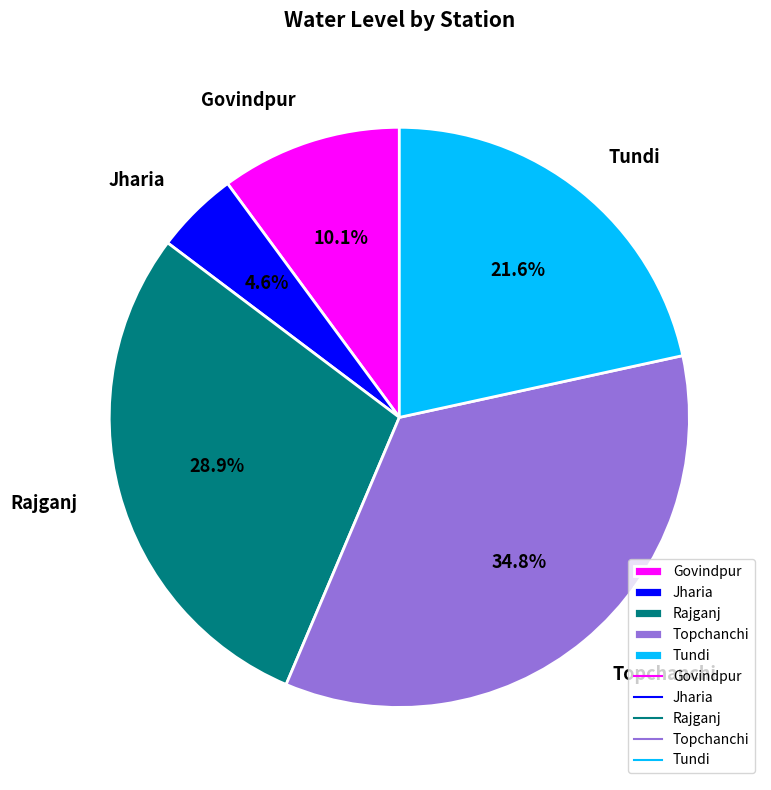

What is the largest slice in the pie chart?

Topchanchi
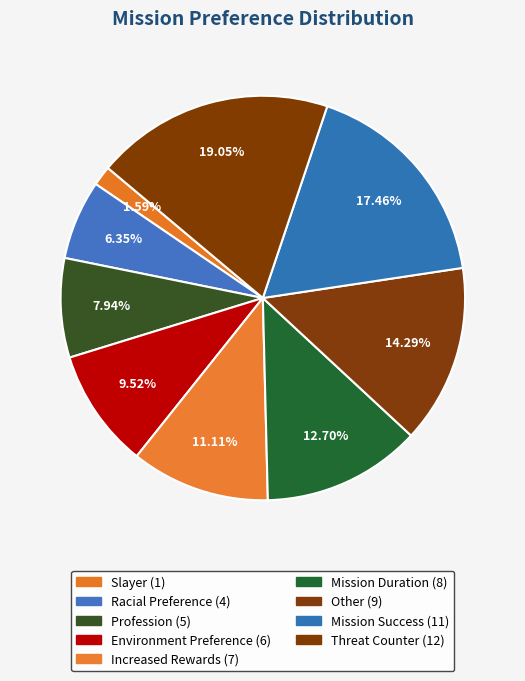

What percentage is the Environment Preference slice, to the nearest percent?

10%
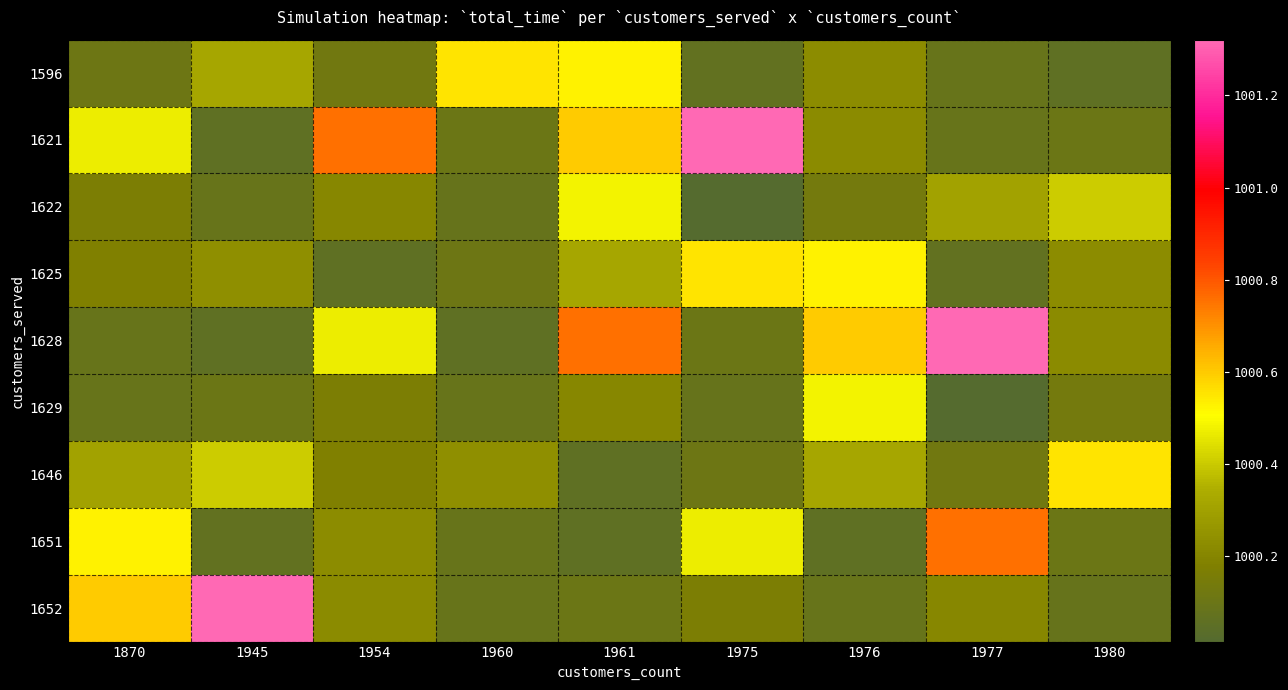

Reading left to right, transcribe all the data shown in this chart.

1596: 1870=1000.1	1945=1000.3	1954=1000.1	1960=1000.6	1961=1000.5	1975=1000.1	1976=1000.2	1977=1000.1	1980=1000.1
1621: 1870=1000.5	1945=1000.1	1954=1000.8	1960=1000.1	1961=1000.6	1975=1001.3	1976=1000.2	1977=1000.1	1980=1000.1
1622: 1870=1000.2	1945=1000.1	1954=1000.2	1960=1000.1	1961=1000.5	1975=1000.0	1976=1000.1	1977=1000.3	1980=1000.4
1625: 1870=1000.2	1945=1000.2	1954=1000.1	1960=1000.1	1961=1000.3	1975=1000.6	1976=1000.5	1977=1000.1	1980=1000.2
1628: 1870=1000.1	1945=1000.1	1954=1000.5	1960=1000.1	1961=1000.8	1975=1000.1	1976=1000.6	1977=1001.3	1980=1000.2
1629: 1870=1000.1	1945=1000.1	1954=1000.2	1960=1000.1	1961=1000.2	1975=1000.1	1976=1000.5	1977=1000.0	1980=1000.1
1646: 1870=1000.3	1945=1000.4	1954=1000.2	1960=1000.2	1961=1000.1	1975=1000.1	1976=1000.3	1977=1000.1	1980=1000.6
1651: 1870=1000.5	1945=1000.1	1954=1000.2	1960=1000.1	1961=1000.1	1975=1000.5	1976=1000.1	1977=1000.8	1980=1000.1
1652: 1870=1000.6	1945=1001.3	1954=1000.2	1960=1000.1	1961=1000.1	1975=1000.2	1976=1000.1	1977=1000.2	1980=1000.1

—————

§ YOUR ASSIGNMENT
Return every line above word for word, omitting the pictures.

§ TASK ANSWER
What is the largest slice in the pie chart?

Topchanchi

What percentage is the Environment Preference slice, to the nearest percent?

10%

Reading left to right, transcribe all the data shown in this chart.

1596: 1870=1000.1	1945=1000.3	1954=1000.1	1960=1000.6	1961=1000.5	1975=1000.1	1976=1000.2	1977=1000.1	1980=1000.1
1621: 1870=1000.5	1945=1000.1	1954=1000.8	1960=1000.1	1961=1000.6	1975=1001.3	1976=1000.2	1977=1000.1	1980=1000.1
1622: 1870=1000.2	1945=1000.1	1954=1000.2	1960=1000.1	1961=1000.5	1975=1000.0	1976=1000.1	1977=1000.3	1980=1000.4
1625: 1870=1000.2	1945=1000.2	1954=1000.1	1960=1000.1	1961=1000.3	1975=1000.6	1976=1000.5	1977=1000.1	1980=1000.2
1628: 1870=1000.1	1945=1000.1	1954=1000.5	1960=1000.1	1961=1000.8	1975=1000.1	1976=1000.6	1977=1001.3	1980=1000.2
1629: 1870=1000.1	1945=1000.1	1954=1000.2	1960=1000.1	1961=1000.2	1975=1000.1	1976=1000.5	1977=1000.0	1980=1000.1
1646: 1870=1000.3	1945=1000.4	1954=1000.2	1960=1000.2	1961=1000.1	1975=1000.1	1976=1000.3	1977=1000.1	1980=1000.6
1651: 1870=1000.5	1945=1000.1	1954=1000.2	1960=1000.1	1961=1000.1	1975=1000.5	1976=1000.1	1977=1000.8	1980=1000.1
1652: 1870=1000.6	1945=1001.3	1954=1000.2	1960=1000.1	1961=1000.1	1975=1000.2	1976=1000.1	1977=1000.2	1980=1000.1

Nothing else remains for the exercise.